Unpeopled Eden by Rigoberto González is the winner of the 2014 Lenore Marshall Poetry Prize, the 26th Annual Lambda Literary Award for Gay Poetry, and was a finalist for the Thom Gunn Award for Gay Poetry from the Publishing Triangle.
“Casa” from Unpeopled Eden was featured on The Slowdown, hosted by US Poet Laureate Tracy K. Smith.
Unpeopled Eden
Rigoberto González
Unpeopled Eden opens in Mictlán, the region of the dead in Aztec mythology, inviting us down into a world where “the men are never coming home” and “rows of ghosts come forth to sing.” Haunted by border crossers and forgotten deportees, lost brothers and sons, González unearths the beautiful and musical amidst the grotesque. These mournful, mystical poems are themselves artifact, a cry for remembrance “for those whose / patron saints are longing and despair.”

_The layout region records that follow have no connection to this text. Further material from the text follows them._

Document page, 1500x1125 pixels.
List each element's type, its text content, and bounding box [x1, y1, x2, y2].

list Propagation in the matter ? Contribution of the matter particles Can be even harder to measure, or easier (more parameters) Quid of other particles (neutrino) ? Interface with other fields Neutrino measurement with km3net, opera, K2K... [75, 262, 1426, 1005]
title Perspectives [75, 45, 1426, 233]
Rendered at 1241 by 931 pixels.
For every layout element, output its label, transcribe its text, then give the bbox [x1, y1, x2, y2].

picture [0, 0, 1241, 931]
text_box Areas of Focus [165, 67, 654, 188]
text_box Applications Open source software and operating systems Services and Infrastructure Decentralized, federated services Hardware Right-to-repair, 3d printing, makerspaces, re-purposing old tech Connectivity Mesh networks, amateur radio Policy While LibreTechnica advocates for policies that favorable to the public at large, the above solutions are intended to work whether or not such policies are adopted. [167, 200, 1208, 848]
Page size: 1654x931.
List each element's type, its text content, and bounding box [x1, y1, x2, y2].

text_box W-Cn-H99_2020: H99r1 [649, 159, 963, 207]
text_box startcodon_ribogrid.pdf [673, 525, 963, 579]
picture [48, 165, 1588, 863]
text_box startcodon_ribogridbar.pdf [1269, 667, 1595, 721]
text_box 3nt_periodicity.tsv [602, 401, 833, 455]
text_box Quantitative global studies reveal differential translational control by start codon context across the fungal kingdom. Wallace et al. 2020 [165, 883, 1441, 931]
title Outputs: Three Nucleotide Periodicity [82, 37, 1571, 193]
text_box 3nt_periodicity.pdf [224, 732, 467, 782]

“Casa,” from Unpeopled Eden:
I am not your mother, I will not be moved by the grief or gratitude of men who weep like orphans at my door. I am not a church. I do not answer prayers but never turn them down. Come in and kneel or sit or stand, the burden of your weight won't lessen no matter the length of your admission. Tell me anything you want, I have to listen but don't expect me to respond when you tell me you have lost your job or that your wife has found another love or that your children took their laughter to another town. You feel alone and empty? Color me surprised! I didn't notice they were gone. Despite the row of faces pinned like medals to my walls, I didn't earn them. The scratches on the wood are not my scars. If there's a smell of spices in the air blame the trickery of kitchens or your sad addiction to yesterdays that never keep no matter how much you believe they will. I am not a time capsule. I do not value pithy things like locks of hair and milk teeth and ticket stubs and promise rings--mere particles of dust I'd blow out to the street if I could sneeze. Take your high school jersey and your woman's wedding dress away from me. Sentimental hoarding bothers me. So off with you, old couch that cries in coins as it gets dragged out to the porch. Farewell, cold bed that breaks its bones in protest to eviction or foreclosure or whatever launched this grim parade of exits. I am not a pet. I do not feel abandonment. Sometimes I don't even see you come or go or stay behind. My windows are your eyes not mine. If you should die inside me I'll leave it up to you to tell the neighbors. Shut the heaters off I do not fear the cold. I'm not the one who shrinks into the corner of the floor because whatever made you think this was a home with warmth isn't here to sweet-talk anymore. Don't look at me that way, I'm not to blame. I granted nothing to the immigrant or exile that I didn't give a bordercrosser or a native born. I am not a prize or a wish come true. I am not a fairytale castle. Though I used to be, in some distant land inhabited by dreamers now extinct. Who knows what happened there? In any case, good riddance, grotesque fantasy and mirth. So long, wall-to-wall disguise in vulgar suede and chintz. Take care, you fool, and don't forget that I am just a house, a structure without soul for those whose patron saints are longing and despair.